**Text excerpt**

Last week, the Sixth Circuit reversed an order to compel an employee’s FLSA claim to arbitration on the grounds that there was a factual dispute as to whether the plaintiff employee had actually seen and, thus, agreed to the arbitration agreement. Bazemore v. Papa John’s USA, Inc., No. 22-6133 (6th Cir. 7/20/23). The employer utilized eforms and electronic signatures during employee orientation. The Court found that the plaintiff’s sworn denial of having ever seen the agreement was sufficient to require a trial on the issue of whether he had ever agreed to it even if he continued to work after being presented with the agreement. While “[a]n electronic signature can show a party’s assent,” such “signature is legally valid only when “made by the action of the person the signature purports to represent”—which is itself a question of fact.”
According to the Court’s opinion, the plaintiff brought an
FLSA action claiming that the failure to reimburse him for travel expenses
reduced his wages below the minimum wage.

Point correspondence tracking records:
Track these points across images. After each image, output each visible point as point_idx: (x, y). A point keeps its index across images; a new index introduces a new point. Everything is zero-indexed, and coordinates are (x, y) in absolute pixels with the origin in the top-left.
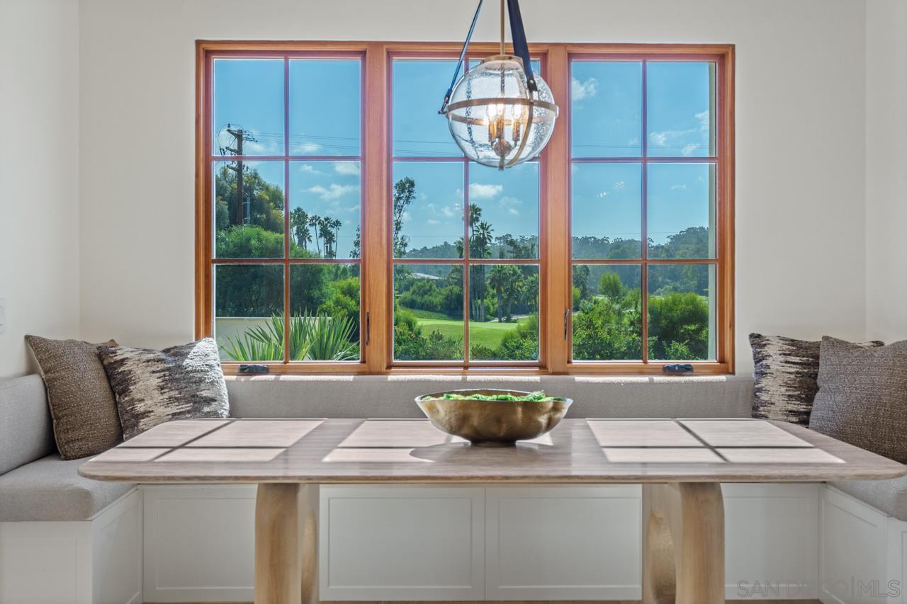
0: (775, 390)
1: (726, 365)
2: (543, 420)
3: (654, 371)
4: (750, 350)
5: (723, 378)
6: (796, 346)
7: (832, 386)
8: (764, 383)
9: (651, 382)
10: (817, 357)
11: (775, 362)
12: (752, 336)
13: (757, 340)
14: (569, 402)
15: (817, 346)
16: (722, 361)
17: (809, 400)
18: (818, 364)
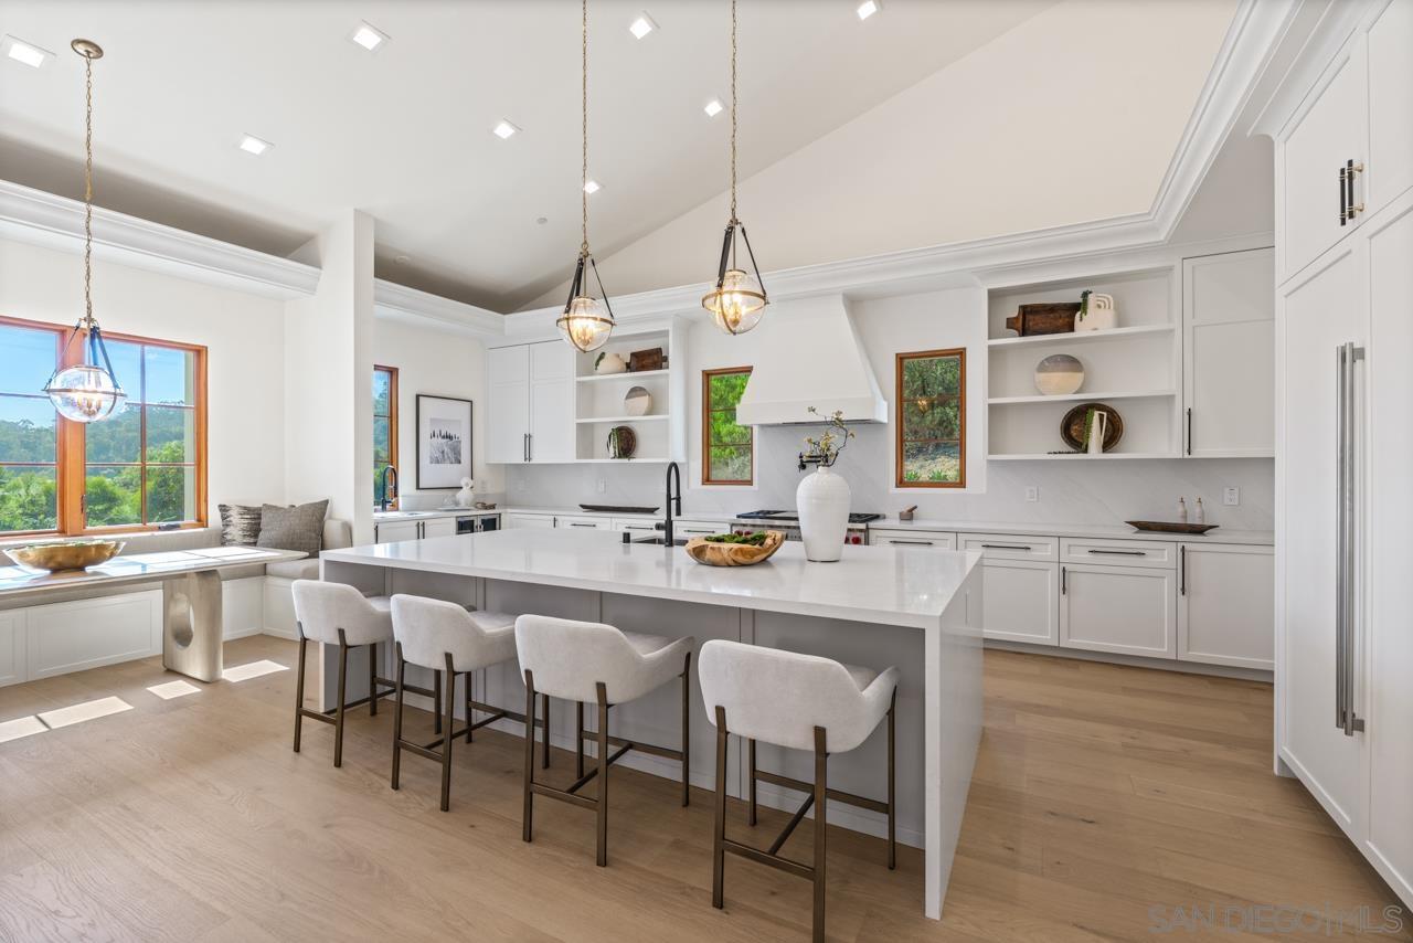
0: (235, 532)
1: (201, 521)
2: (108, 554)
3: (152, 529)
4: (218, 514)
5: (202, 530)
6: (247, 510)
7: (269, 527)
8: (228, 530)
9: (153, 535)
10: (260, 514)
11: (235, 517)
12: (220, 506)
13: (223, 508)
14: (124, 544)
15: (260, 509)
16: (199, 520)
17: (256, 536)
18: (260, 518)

**Assignment**
Update the Sixth Circuit passage from the words "According to the" through "the minimum wage.", replacing "travel expenses" with "mileage costs". The records are separate material and have no connection to the Sixth Circuit passage.

**Solution**
According to the Court’s opinion, the plaintiff brought an
FLSA action claiming that the failure to reimburse him for mileage costs
reduced his wages below the minimum wage.